INSTRUCTIONS FOR THE TASK: Write out the whole listing below exactly, skipping each picture.

EXERCISE INPUTS:
* * * * * * * * *
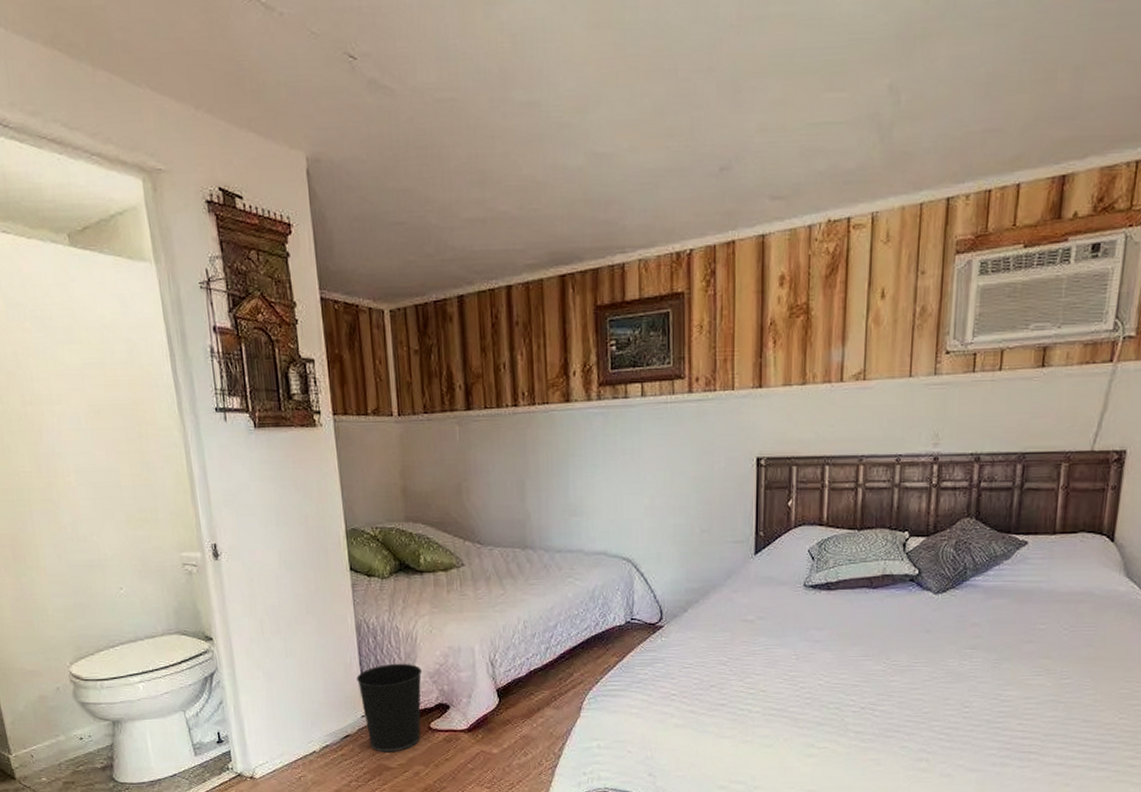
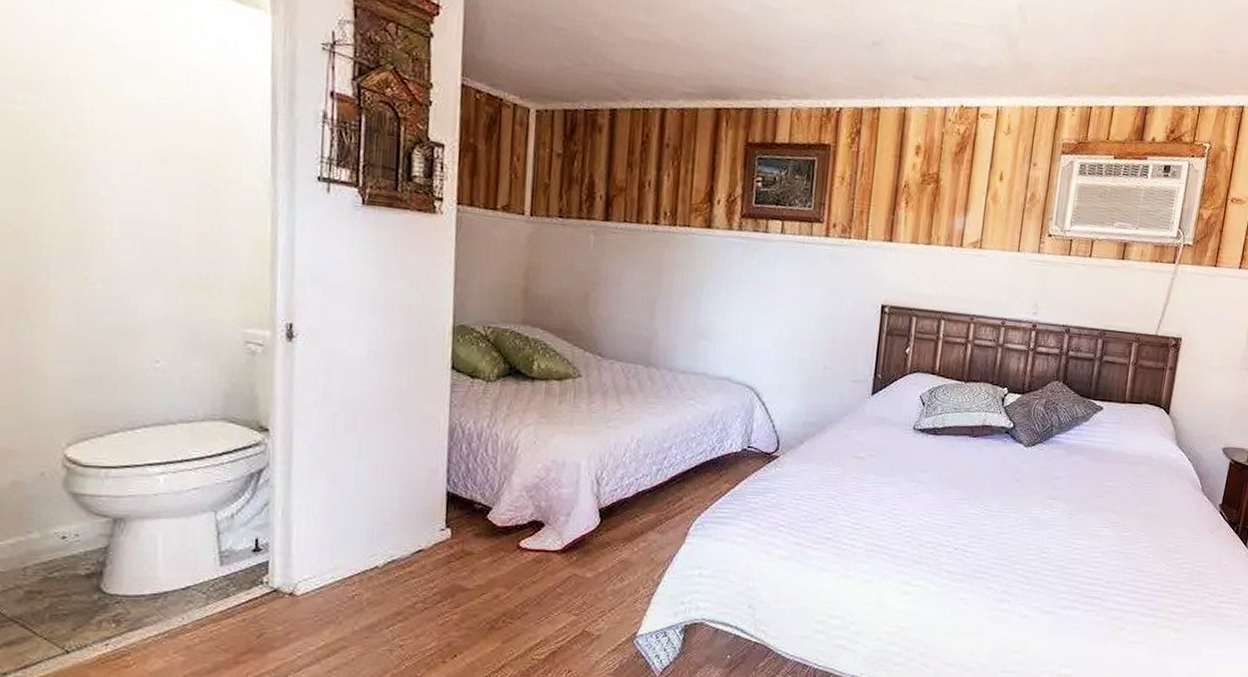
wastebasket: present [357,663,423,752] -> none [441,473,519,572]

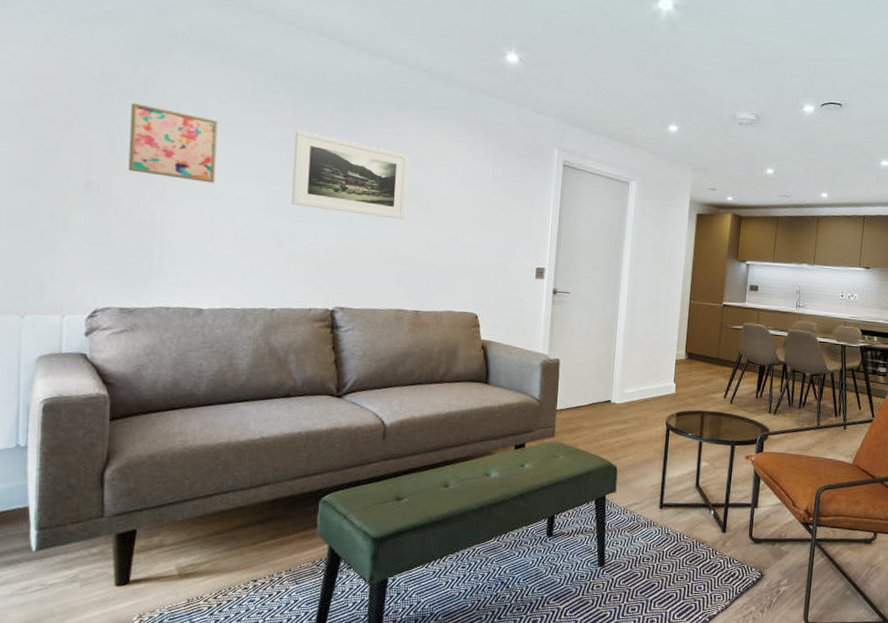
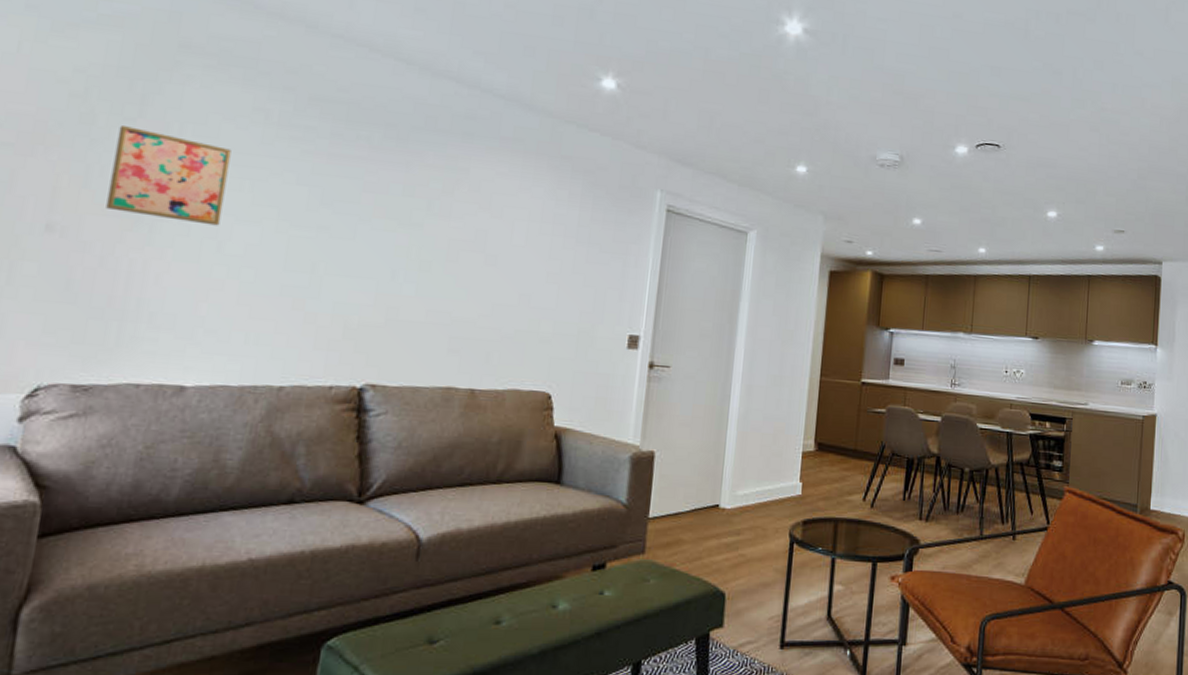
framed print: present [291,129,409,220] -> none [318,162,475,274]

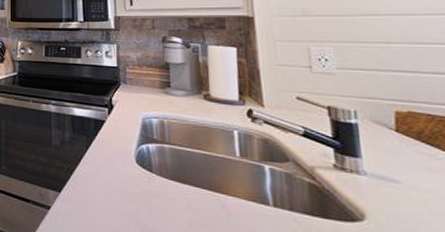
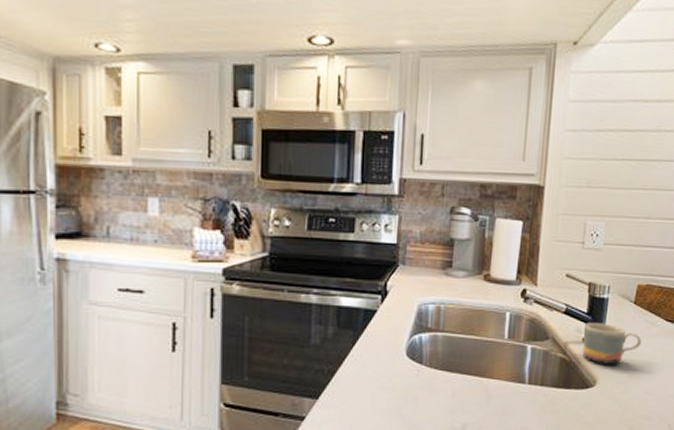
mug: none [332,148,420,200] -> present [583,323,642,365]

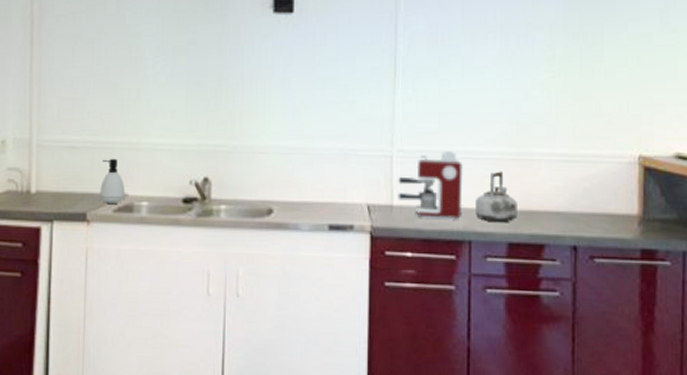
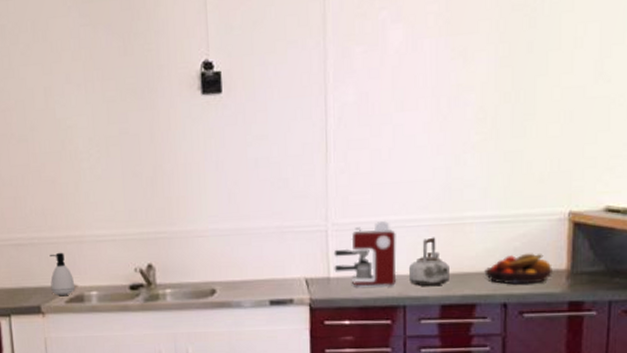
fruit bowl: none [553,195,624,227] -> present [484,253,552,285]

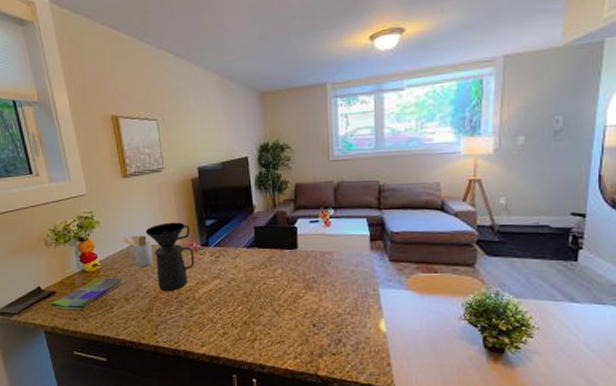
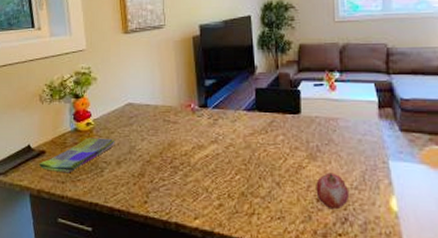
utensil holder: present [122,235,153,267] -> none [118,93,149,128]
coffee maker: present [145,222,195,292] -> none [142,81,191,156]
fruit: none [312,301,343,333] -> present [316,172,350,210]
* * * * * * * * *
WRITTEN REPLY:
wastebasket: present [357,663,423,752] -> none [441,473,519,572]

framed print: present [291,129,409,220] -> none [318,162,475,274]

mug: none [332,148,420,200] -> present [583,323,642,365]

fruit bowl: none [553,195,624,227] -> present [484,253,552,285]

utensil holder: present [122,235,153,267] -> none [118,93,149,128]
coffee maker: present [145,222,195,292] -> none [142,81,191,156]
fruit: none [312,301,343,333] -> present [316,172,350,210]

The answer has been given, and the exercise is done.